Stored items
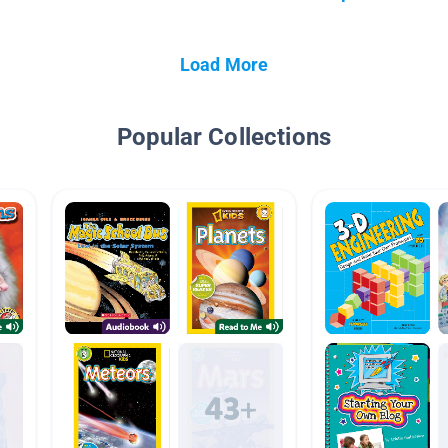
Load More
Popular Collections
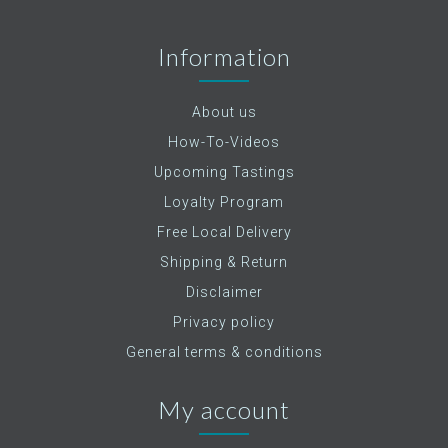
Information
About us
How-To-Videos
Upcoming Tastings
Loyalty Program
Free Local Delivery
Shipping & Return
Disclaimer
Privacy policy
General terms & conditions
My account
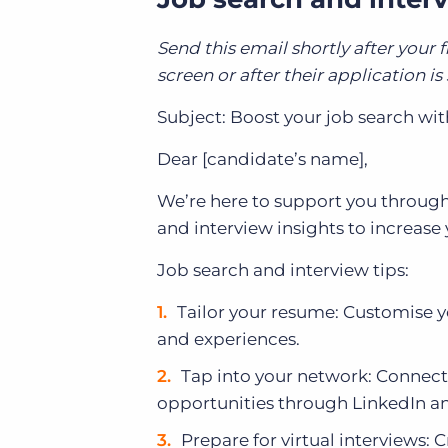
Send this email shortly after your f
screen or after their application i
Subject: Boost your job search wit
Dear [candidate’s name],
We’re here to support you through
and interview insights to increase
Job search and interview tips:
Tailor your resume: Customise yo
and experiences.
Tap into your network: Connect
opportunities through LinkedIn an
Prepare for virtual interviews: 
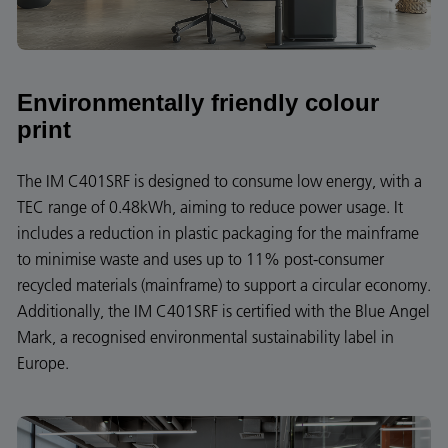
Environmentally friendly colour
print
The IM C401SRF is designed to consume low energy, with a
TEC range of 0.48kWh, aiming to reduce power usage. It
includes a reduction in plastic packaging for the mainframe
to minimise waste and uses up to 11% post-consumer
recycled materials (mainframe) to support a circular economy.
Additionally, the IM C401SRF is certified with the Blue Angel
Mark, a recognised environmental sustainability label in
Europe.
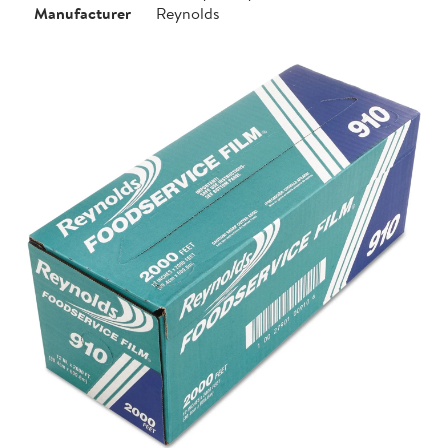
Manufacturer
Reynolds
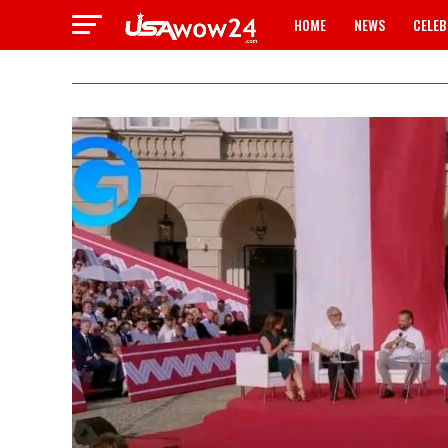
HOME
NEWS
CELEB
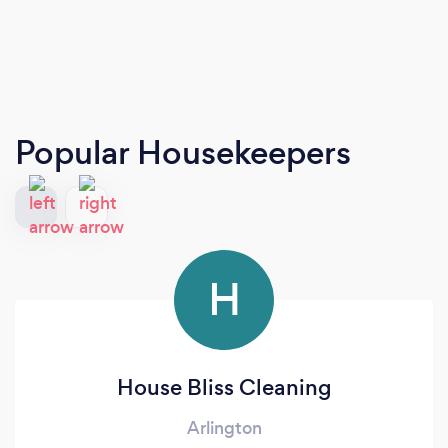
Popular Housekeepers
H
House Bliss Cleaning
Arlington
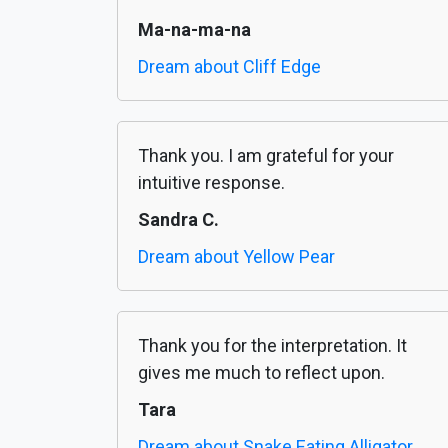
Ma-na-ma-na
Dream about Cliff Edge
Thank you. I am grateful for your
intuitive response.
Sandra C.
Dream about Yellow Pear
Thank you for the interpretation. It
gives me much to reflect upon.
Tara
Dream about Snake Eating Alligator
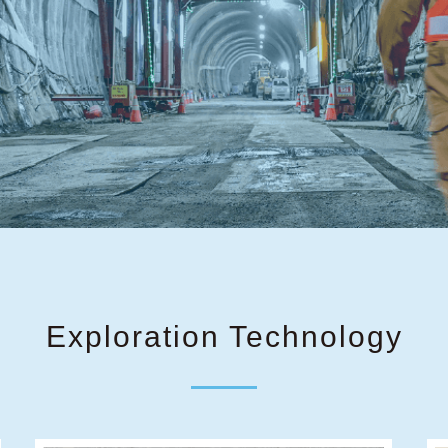
Exploration Technology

**Description of the task:**
Retype the text of every record above character for character, and leave the pictures out of your answer.

**Solution to this task:**
Load More
Popular Collections
Information
About us
How-To-Videos
Upcoming Tastings
Loyalty Program
Free Local Delivery
Shipping & Return
Disclaimer
Privacy policy
General terms & conditions
My account
Send this email shortly after your f
screen or after their application i
Subject: Boost your job search wit
Dear [candidate’s name],
We’re here to support you through
and interview insights to increase
Job search and interview tips:
Tailor your resume: Customise yo
and experiences.
Tap into your network: Connect
opportunities through LinkedIn an
Prepare for virtual interviews: 
Environmentally friendly colour
print
The IM C401SRF is designed to consume low energy, with a
TEC range of 0.48kWh, aiming to reduce power usage. It
includes a reduction in plastic packaging for the mainframe
to minimise waste and uses up to 11% post-consumer
recycled materials (mainframe) to support a circular economy.
Additionally, the IM C401SRF is certified with the Blue Angel
Mark, a recognised environmental sustainability label in
Europe.
Manufacturer
Reynolds
HOME
NEWS
CELEB
Popular Housekeepers
H
House Bliss Cleaning
Arlington
Ma-na-ma-na
Dream about Cliff Edge
Thank you. I am grateful for your
intuitive response.
Sandra C.
Dream about Yellow Pear
Thank you for the interpretation. It
gives me much to reflect upon.
Tara
Dream about Snake Eating Alligator
Exploration Technology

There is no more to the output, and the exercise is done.